Since long, Google is trying to incorporate Artificial Intelligence for its Search Algorithm. In the beginning, Google’s trademark algorithm PageRank was the CORE of its search. PageRank produced exceptional results however it has its limitation when it comes to determining the “intent” of the query. PageRank Algo was focused more on Web Data i.e. it evaluates the SERPS for a “query” based on the content & links. Google tried to refine it by adding other factors like relevancy, so if a person is searching for “best cars”, Google tried to show results from Auto-related websites only. However, sometimes a non-auto related website like Reddit or BuzzFeed may have better results for the query “best cars”.

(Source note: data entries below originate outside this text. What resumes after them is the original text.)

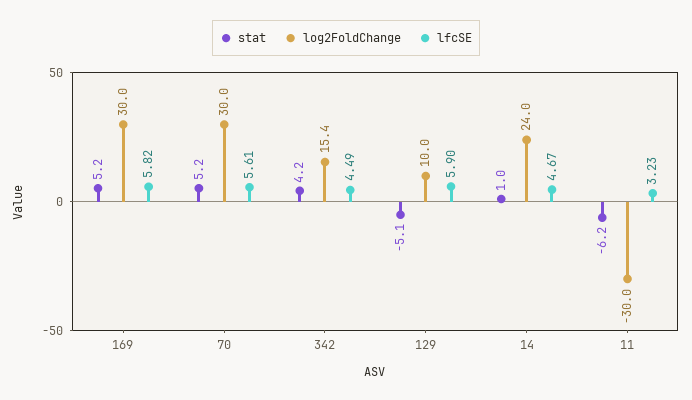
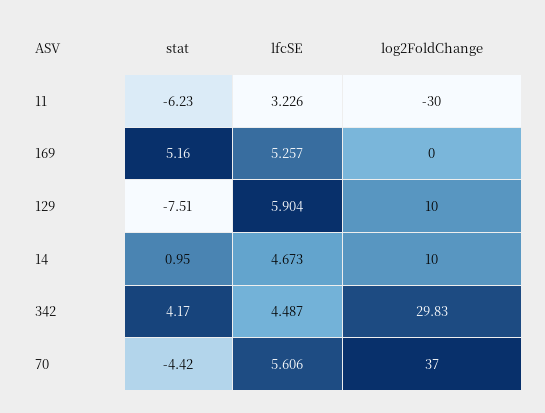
  {
    "stat": {
      "169": 5.16,
-     "70": 5.2,
+     "70": -4.42,
      "342": 4.17,
-     "129": -5.1,
+     "129": -7.51,
      "14": 0.95,
      "11": -6.23
    },
    "log2FoldChange": {
-     "169": 30,
+     "169": 0,
-     "70": 30,
+     "70": 37,
-     "342": 15.4,
+     "342": 29.83,
      "129": 10,
-     "14": 24,
+     "14": 10,
      "11": -30
    },
    "lfcSE": {
-     "169": 5.82,
+     "169": 5.257,
      "70": 5.606,
      "342": 4.487,
      "129": 5.904,
      "14": 4.673,
      "11": 3.226
    }
  }

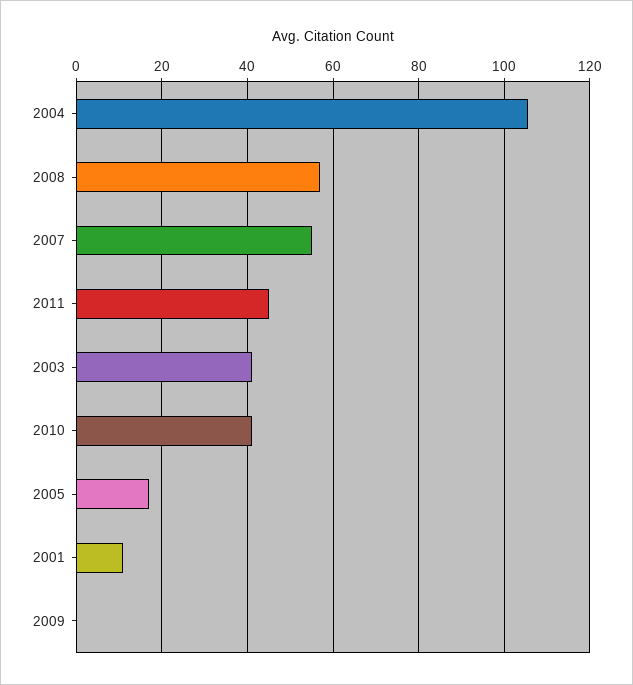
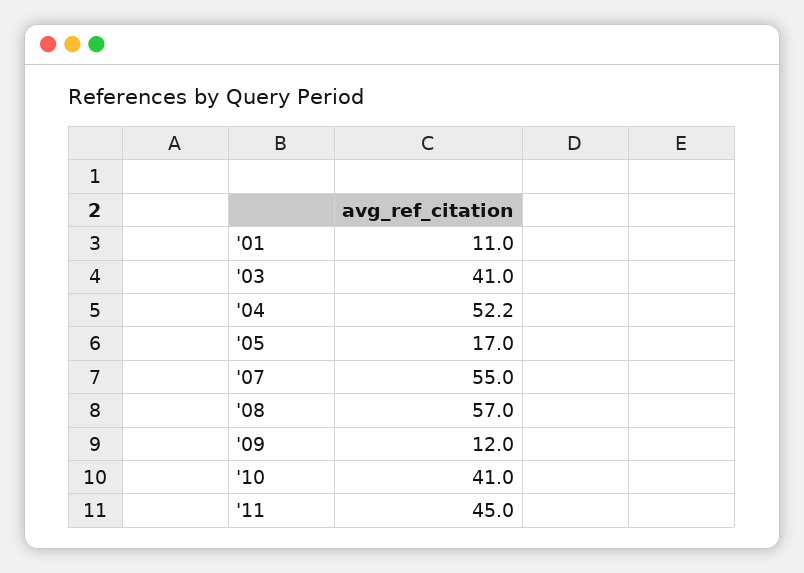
  {
-   "2004": 106,
+   "2004": 52.2,
    "2008": 57,
    "2007": 55,
    "2011": 45,
    "2003": 41,
    "2010": 41,
    "2005": 17,
    "2001": 11,
-   "2009": 0
+   "2009": 12
  }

So Google starts adding features such as LSI, Semantic, Verbatim, Personalized Search, etc. to provide a supposedly better SERPS set that was intended to “ANSWER” the query intent. All these features were pointed towards one goal i.e. to successfully interpret the query. For example, if a person searches for “black swan” there can be more than one possible query intent for this word.
1. Black Swan Movie
2. Black Swan Theory
3. Black Swan bird info
Since Google’s objective is to provide “best possible results” to its user, it is crucial for Google to understand what the user wanted when he or she searched this query. A simple method can be to use the user’s browsing behavior & history. For instance, if the person was on some movie-related webpage or has searched a movie-related query before searching “black swan”, then he is most probably searching for Black Swan Movie. Another possible factor is to use the CTR for web pages that appeared against this query. If the CTR of Wikipedia page about Black Swan movie is higher than the Wikipedia page about Black Swan Theory, then it can be safely assumed that the majority of people searching for “black swan” wanted to see results about black swan movies. However, using so many factors during Google Search algo online phase is not an easy thing plus it all based on historical usage data.

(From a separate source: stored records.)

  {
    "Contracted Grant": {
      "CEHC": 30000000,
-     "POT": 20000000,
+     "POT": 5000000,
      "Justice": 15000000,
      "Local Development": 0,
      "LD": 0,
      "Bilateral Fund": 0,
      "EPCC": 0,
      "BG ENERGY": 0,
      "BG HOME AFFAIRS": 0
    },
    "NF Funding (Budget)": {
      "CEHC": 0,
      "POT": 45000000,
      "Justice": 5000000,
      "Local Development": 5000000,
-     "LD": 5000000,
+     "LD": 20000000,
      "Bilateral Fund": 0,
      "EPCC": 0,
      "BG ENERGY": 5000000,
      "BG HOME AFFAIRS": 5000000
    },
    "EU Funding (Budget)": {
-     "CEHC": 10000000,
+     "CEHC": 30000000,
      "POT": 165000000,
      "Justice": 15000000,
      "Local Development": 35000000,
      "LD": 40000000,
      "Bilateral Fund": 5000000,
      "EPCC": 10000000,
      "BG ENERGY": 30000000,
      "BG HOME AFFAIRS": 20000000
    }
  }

Google uses a manual machine learning algorithm that runs with the help of training data from usage history as well as from “human raters” employed by Google. Lately, Google was “pushy” on webmasters about using features such as “structured data” to enhance its knowledge Graph. However, even with the tons of that data, Google hasn’t perfected the model that can filter the SERPS on its own for new queries with no data or usage history. But that seems to be a thing of past as Google recently announced that they had successfully deployed an AI-based algorithm that “interpret” search queries on its own, especially the never-before-seen search queries. Google named it RankBrain and claimed that it’s now the third-most important Google Search signal for evaluating web pages against a query.

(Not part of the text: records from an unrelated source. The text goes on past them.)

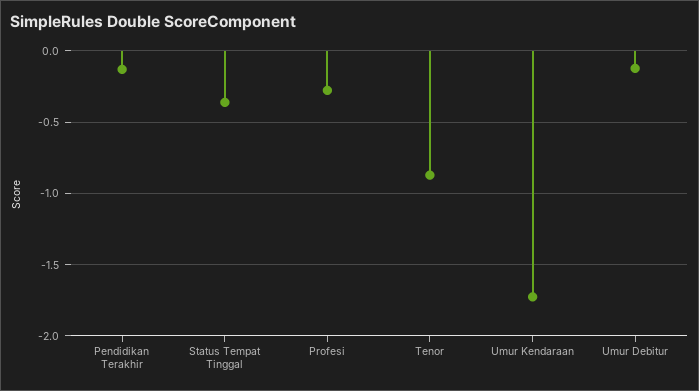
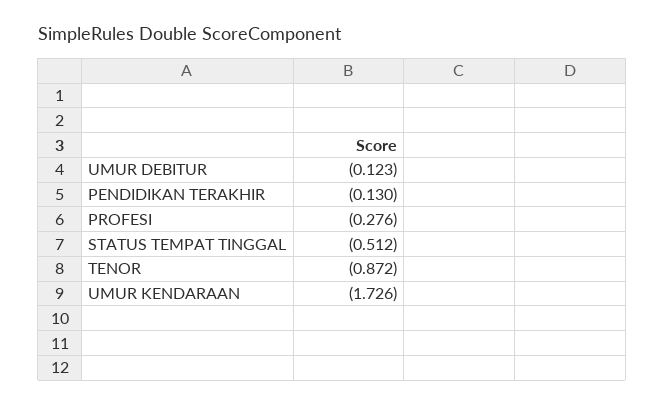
  {
    "Pendidikan Terakhir": -0.13,
-   "Status Tempat Tinggal": -0.35,
+   "Status Tempat Tinggal": -0.512,
    "Profesi": -0.276,
    "Tenor": -0.872,
    "Umur Kendaraan": -1.726,
    "Umur Debitur": -0.123
  }

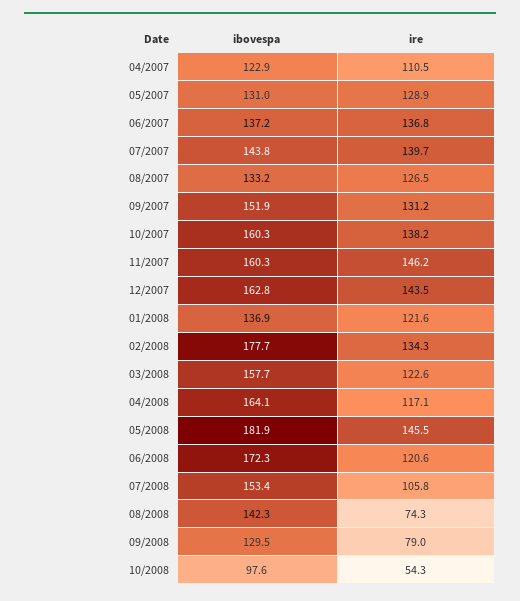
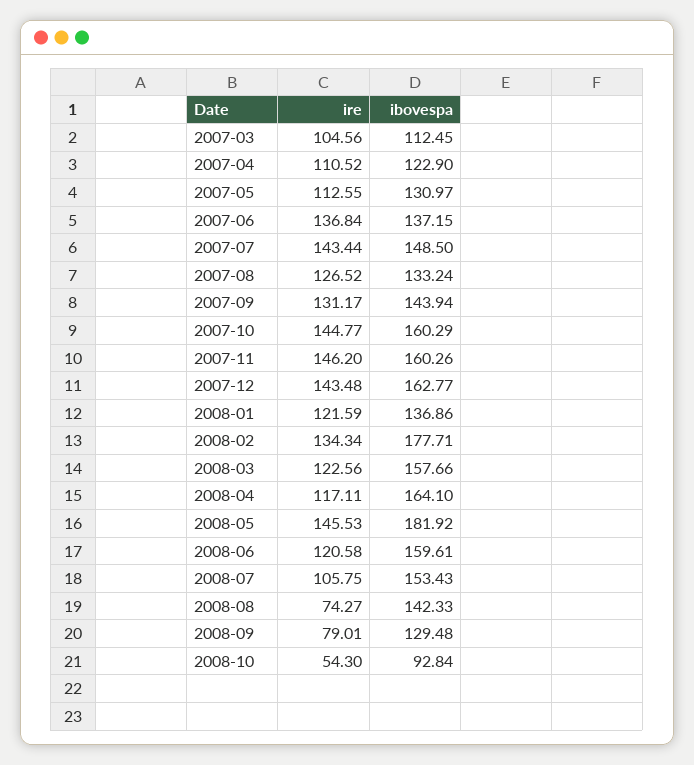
  {
    "ibovespa": {
      "04/2007": 122.9,
      "05/2007": 130.97,
      "06/2007": 137.15,
-     "07/2007": 143.8,
+     "07/2007": 148.5,
      "08/2007": 133.24,
-     "09/2007": 151.9,
+     "09/2007": 143.94,
      "10/2007": 160.29,
      "11/2007": 160.26,
      "12/2007": 162.77,
      "01/2008": 136.86,
      "02/2008": 177.71,
      "03/2008": 157.66,
      "04/2008": 164.1,
      "05/2008": 181.92,
-     "06/2008": 172.3,
+     "06/2008": 159.61,
      "07/2008": 153.43,
      "08/2008": 142.33,
      "09/2008": 129.48,
-     "10/2008": 97.6
+     "10/2008": 92.84,
+     "2007-03": 112.45
    },
    "ire": {
      "04/2007": 110.52,
-     "05/2007": 128.9,
+     "05/2007": 112.55,
      "06/2007": 136.84,
-     "07/2007": 139.7,
+     "07/2007": 143.44,
      "08/2007": 126.52,
      "09/2007": 131.17,
-     "10/2007": 138.2,
+     "10/2007": 144.77,
      "11/2007": 146.2,
      "12/2007": 143.48,
      "01/2008": 121.59,
      "02/2008": 134.34,
      "03/2008": 122.56,
      "04/2008": 117.11,
      "05/2008": 145.53,
      "06/2008": 120.58,
      "07/2008": 105.75,
      "08/2008": 74.27,
      "09/2008": 79.01,
-     "10/2008": 54.3
+     "10/2008": 54.3,
+     "2007-03": 104.56
    }
  }

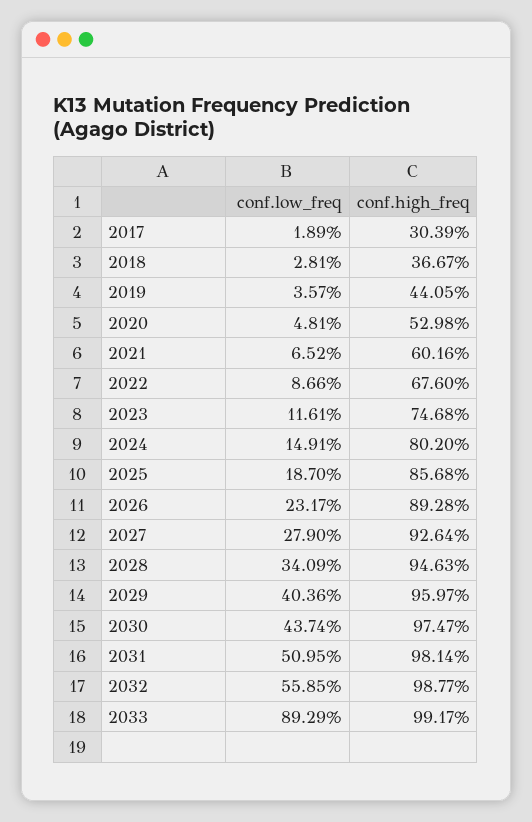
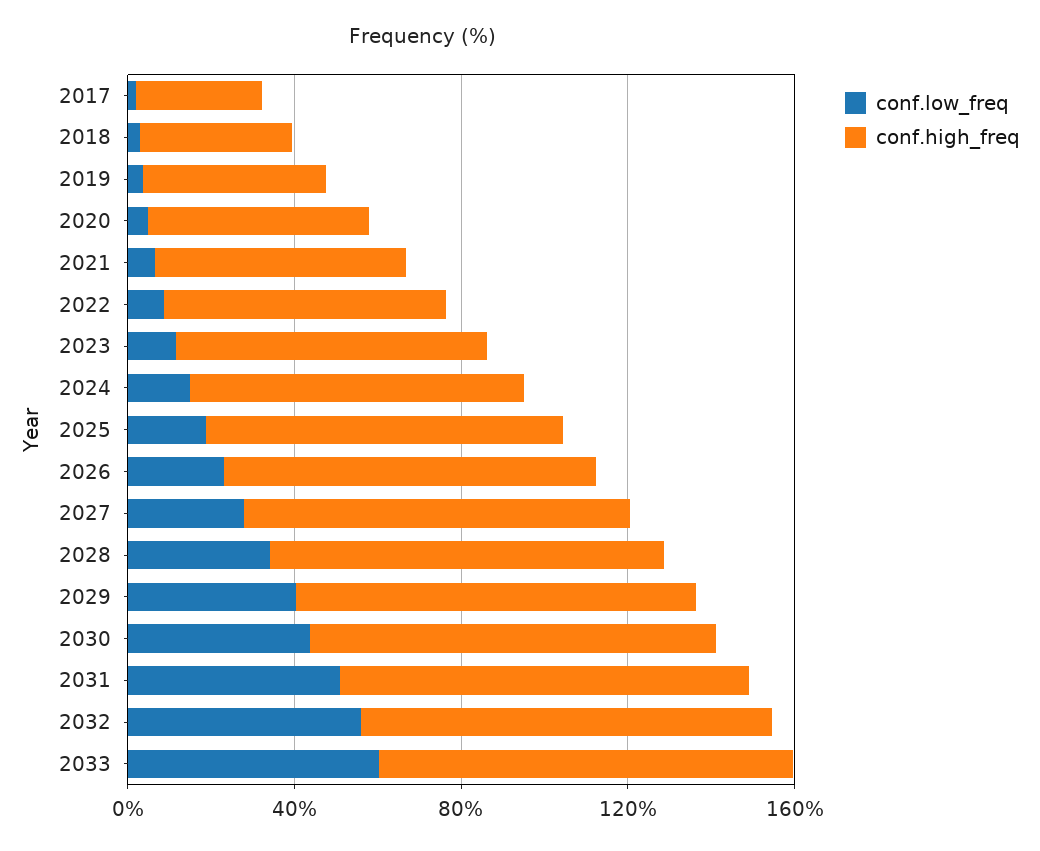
  {
    "conf.low_freq": {
      "2017": 1.89,
      "2018": 2.81,
      "2019": 3.57,
      "2020": 4.81,
      "2021": 6.52,
      "2022": 8.66,
      "2023": 11.61,
      "2024": 14.91,
      "2025": 18.7,
      "2026": 23.17,
      "2027": 27.9,
      "2028": 34.09,
      "2029": 40.36,
      "2030": 43.74,
      "2031": 50.95,
      "2032": 55.85,
-     "2033": 89.29
+     "2033": 60
    },
    "conf.high_freq": {
      "2017": 30.39,
      "2018": 36.67,
      "2019": 44.05,
      "2020": 52.98,
      "2021": 60.16,
      "2022": 67.6,
      "2023": 74.68,
      "2024": 80.2,
      "2025": 85.68,
      "2026": 89.28,
      "2027": 92.64,
      "2028": 94.63,
      "2029": 95.97,
      "2030": 97.47,
      "2031": 98.14,
      "2032": 98.77,
      "2033": 99.17
    }
  }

In simpler words, Google wants to “UNDERSTAND” your query rather than just “MATCH” it.
15% of 3.5 billion Google searches per day are never-before-seen search queries i.e. new queries with no historic data. RanKBrain uses artificial intelligence to convert vast amounts of written language into mathematical entities, called vectors, that computer can understand. Then process the never-before-seen search queries with these vectors to find the possible match and filter the result accordingly. From the comments of Greg Corrado, a senior research scientist at Google, on Bloomberg article, it seems that RankBrain is more focused towards the long tail and ambiguous queries. Normally “technical queries” fall into this category however as per the discussion and examples on HackerNews, RankBrain is not working how it supposed to be.
Whatever the case may be, once more details of RankBrain start surfacing, only then it would be possible to analyze how it can impact your website Search Marketing strategy and how far RankBrain impacts SEO.